What you will do → From the appeals court case heading, copy word for word the part that starts with "Kenneth Dious, Dious, Bailey" and ends with "GA, for defendant-appellee.".

Excerpt to read →
::::::::
22 F.3d 1059
64 Fair Empl.Prac.Cas. (BNA) 1766,
64 Empl. Prac. Dec. P 43,096, 62 USLW 2777
John SIMS, Plaintiff-Appellant,
TRUS JOIST MacMILLAN, Defendant-Appellee.
United States Court of Appeals,
June 9, 1994.
Kenneth Dious, Dious, Bailey & Associates, Athens, GA, for plaintiff-appellant.
Christine E. Howard, Griffin B. Bell, Jr., Atlanta, GA, for defendant-appellee.
Susan L.P. Starr, EEOC, Office of General Counsel, Washington, DC, amicus curiae, E.E.O.C.
Appeal from the United States District Court for the Middle District of Georgia.
Before HATCHETT and DUBINA, Circuit Judges, and ESCHBACH, Senior Circuit Judge.
::::::::
Data to examine →
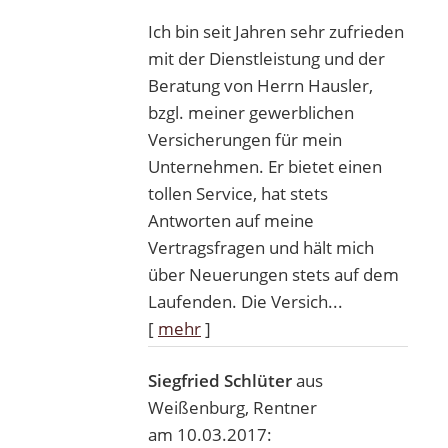
Ich bin seit Jahren sehr zufrieden
mit der Dienstleistung und der
Beratung von Herrn Hausler,
bzgl. meiner gewerblichen
Versicherungen für mein
Unternehmen. Er bietet einen
tollen Service, hat stets
Antworten auf meine
Vertragsfragen und hält mich
über Neuerungen stets auf dem
Laufenden. Die Versich...
[
mehr
]
Siegfried Schlüter
aus
Weißenburg
, Rentner
am 10.03.2017:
::::::::
Written reply →
Kenneth Dious, Dious, Bailey & Associates, Athens, GA, for plaintiff-appellant.
Christine E. Howard, Griffin B. Bell, Jr., Atlanta, GA, for defendant-appellee.